◆ **GOAL OF THE EXERCISE**
Take each line from the entries that holds "street" and copy it out.

== THE DATA ==

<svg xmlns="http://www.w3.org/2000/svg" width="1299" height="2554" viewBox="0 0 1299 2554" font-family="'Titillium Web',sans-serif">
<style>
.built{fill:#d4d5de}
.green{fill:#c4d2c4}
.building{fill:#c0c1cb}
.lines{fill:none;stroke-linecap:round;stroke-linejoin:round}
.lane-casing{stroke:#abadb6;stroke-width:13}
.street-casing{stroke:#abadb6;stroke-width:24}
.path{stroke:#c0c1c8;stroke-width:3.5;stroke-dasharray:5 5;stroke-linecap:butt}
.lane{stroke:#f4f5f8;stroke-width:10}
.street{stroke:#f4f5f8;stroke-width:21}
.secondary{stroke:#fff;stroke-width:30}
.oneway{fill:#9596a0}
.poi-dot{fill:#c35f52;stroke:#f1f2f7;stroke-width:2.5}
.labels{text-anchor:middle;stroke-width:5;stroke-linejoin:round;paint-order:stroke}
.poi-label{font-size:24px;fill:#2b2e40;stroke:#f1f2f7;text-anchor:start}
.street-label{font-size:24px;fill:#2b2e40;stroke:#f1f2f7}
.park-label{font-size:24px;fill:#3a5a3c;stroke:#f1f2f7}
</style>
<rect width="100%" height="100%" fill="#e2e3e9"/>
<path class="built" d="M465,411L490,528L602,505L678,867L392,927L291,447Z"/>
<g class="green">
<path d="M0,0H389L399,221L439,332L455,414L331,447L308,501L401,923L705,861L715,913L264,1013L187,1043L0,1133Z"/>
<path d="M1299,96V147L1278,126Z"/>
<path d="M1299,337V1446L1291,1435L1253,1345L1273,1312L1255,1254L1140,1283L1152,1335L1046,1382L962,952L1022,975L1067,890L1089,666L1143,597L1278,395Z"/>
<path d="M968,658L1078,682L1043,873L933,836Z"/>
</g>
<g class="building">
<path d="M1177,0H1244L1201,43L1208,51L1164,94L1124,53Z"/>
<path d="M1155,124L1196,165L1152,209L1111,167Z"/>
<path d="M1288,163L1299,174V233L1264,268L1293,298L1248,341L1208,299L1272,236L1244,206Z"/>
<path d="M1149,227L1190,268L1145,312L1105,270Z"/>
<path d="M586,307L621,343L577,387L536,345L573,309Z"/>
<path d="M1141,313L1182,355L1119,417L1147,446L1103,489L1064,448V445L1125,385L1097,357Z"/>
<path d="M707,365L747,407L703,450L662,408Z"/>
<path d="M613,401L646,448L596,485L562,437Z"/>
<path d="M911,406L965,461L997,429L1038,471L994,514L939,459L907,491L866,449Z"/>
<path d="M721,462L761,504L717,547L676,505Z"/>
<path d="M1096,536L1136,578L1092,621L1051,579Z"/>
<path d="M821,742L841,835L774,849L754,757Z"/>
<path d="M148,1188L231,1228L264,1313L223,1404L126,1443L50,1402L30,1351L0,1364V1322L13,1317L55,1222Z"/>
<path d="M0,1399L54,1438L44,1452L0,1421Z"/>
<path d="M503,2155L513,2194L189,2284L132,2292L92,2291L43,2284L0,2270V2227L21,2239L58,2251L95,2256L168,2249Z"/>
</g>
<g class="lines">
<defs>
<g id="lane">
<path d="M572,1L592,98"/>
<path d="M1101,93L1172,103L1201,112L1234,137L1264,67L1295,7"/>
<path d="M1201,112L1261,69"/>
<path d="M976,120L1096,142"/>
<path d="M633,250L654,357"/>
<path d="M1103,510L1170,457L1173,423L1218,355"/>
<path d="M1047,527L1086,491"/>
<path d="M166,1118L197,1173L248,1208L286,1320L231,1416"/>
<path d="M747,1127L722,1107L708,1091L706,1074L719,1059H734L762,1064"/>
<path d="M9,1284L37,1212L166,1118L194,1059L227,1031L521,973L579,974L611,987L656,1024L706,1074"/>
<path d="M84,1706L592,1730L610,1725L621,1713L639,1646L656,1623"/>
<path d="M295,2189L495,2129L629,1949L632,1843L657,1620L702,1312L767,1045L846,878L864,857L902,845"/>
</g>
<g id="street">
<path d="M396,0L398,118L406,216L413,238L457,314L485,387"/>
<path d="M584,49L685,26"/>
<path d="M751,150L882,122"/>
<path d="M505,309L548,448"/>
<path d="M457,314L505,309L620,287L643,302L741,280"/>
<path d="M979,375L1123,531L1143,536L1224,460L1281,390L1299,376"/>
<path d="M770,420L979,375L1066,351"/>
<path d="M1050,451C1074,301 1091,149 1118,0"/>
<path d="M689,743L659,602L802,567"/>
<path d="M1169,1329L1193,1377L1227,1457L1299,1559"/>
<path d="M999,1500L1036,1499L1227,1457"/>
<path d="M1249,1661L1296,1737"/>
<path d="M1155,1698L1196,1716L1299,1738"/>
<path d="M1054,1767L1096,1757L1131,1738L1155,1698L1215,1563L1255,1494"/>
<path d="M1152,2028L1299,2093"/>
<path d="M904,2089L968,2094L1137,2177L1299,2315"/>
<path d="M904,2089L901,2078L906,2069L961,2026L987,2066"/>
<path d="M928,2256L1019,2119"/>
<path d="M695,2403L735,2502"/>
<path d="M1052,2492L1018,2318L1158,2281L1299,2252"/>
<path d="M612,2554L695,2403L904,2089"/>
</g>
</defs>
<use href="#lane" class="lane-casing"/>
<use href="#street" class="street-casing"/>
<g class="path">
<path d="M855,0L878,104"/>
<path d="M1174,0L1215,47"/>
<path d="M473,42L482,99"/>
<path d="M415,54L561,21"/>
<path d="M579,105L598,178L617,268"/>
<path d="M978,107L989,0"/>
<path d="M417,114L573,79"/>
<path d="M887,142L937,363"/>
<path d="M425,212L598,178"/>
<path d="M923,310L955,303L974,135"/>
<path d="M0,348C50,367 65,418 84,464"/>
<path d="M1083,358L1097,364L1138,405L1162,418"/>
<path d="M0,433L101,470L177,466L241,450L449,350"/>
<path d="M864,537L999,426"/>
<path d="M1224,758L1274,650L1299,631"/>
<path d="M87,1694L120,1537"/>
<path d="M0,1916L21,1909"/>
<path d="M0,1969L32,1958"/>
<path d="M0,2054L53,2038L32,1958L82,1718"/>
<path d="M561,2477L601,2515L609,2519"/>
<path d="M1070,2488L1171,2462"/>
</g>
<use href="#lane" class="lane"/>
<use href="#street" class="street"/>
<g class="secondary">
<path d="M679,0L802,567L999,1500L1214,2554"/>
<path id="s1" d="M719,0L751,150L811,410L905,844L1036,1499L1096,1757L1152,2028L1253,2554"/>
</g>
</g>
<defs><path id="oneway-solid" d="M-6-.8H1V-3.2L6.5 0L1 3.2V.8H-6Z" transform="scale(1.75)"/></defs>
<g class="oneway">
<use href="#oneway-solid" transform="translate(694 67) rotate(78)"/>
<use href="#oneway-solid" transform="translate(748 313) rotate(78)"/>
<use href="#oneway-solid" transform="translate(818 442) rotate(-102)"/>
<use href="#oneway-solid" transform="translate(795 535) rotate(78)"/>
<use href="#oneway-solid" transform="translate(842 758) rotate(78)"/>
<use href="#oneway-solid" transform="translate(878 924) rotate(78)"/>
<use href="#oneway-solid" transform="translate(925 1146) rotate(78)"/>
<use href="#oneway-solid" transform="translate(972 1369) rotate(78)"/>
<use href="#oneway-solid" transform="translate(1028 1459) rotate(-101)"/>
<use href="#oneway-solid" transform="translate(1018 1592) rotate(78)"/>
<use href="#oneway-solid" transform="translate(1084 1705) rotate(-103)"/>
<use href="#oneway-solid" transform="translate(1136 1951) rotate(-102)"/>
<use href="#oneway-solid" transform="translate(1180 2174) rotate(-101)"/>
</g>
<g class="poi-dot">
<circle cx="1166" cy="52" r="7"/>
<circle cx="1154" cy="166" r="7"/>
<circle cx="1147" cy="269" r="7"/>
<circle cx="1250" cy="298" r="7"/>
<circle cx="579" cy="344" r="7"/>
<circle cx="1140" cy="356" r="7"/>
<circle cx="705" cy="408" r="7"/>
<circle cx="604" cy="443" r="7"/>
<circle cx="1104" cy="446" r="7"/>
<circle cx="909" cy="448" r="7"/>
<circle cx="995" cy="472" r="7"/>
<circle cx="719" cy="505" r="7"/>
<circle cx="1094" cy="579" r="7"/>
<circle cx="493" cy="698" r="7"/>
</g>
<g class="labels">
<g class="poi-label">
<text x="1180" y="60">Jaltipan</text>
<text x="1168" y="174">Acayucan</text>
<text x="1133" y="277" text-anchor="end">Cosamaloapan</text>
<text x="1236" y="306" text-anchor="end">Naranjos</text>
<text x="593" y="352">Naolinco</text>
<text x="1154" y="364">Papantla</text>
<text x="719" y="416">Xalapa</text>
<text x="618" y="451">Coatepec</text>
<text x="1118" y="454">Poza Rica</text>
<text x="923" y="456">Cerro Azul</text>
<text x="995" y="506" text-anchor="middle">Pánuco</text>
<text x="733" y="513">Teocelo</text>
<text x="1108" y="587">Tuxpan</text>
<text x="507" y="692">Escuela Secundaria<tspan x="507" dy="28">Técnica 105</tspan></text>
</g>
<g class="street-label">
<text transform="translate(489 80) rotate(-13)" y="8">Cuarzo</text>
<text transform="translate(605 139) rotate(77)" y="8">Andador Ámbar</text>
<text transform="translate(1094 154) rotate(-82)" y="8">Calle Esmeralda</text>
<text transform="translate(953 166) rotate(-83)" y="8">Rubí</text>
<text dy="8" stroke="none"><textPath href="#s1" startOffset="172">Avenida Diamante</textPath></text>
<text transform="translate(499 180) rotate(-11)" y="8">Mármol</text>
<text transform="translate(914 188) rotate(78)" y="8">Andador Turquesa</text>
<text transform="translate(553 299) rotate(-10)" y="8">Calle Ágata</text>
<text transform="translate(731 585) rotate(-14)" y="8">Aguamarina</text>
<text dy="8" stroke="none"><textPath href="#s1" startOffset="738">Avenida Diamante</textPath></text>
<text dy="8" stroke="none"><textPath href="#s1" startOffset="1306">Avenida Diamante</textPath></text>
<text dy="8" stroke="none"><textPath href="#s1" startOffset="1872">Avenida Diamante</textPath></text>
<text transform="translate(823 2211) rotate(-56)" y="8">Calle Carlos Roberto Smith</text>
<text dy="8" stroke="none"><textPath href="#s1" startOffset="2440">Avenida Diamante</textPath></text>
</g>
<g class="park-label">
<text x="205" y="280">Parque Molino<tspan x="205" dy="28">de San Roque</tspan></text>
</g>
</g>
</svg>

===

◆ **WRITTEN RESPONSE**
.street-casing{stroke:#abadb6;stroke-width:24}
.street{stroke:#f4f5f8;stroke-width:21}
.street-label{font-size:24px;fill:#2b2e40;stroke:#f1f2f7}
<g id="street">
<use href="#street" class="street-casing"/>
<use href="#street" class="street"/>
<g class="street-label">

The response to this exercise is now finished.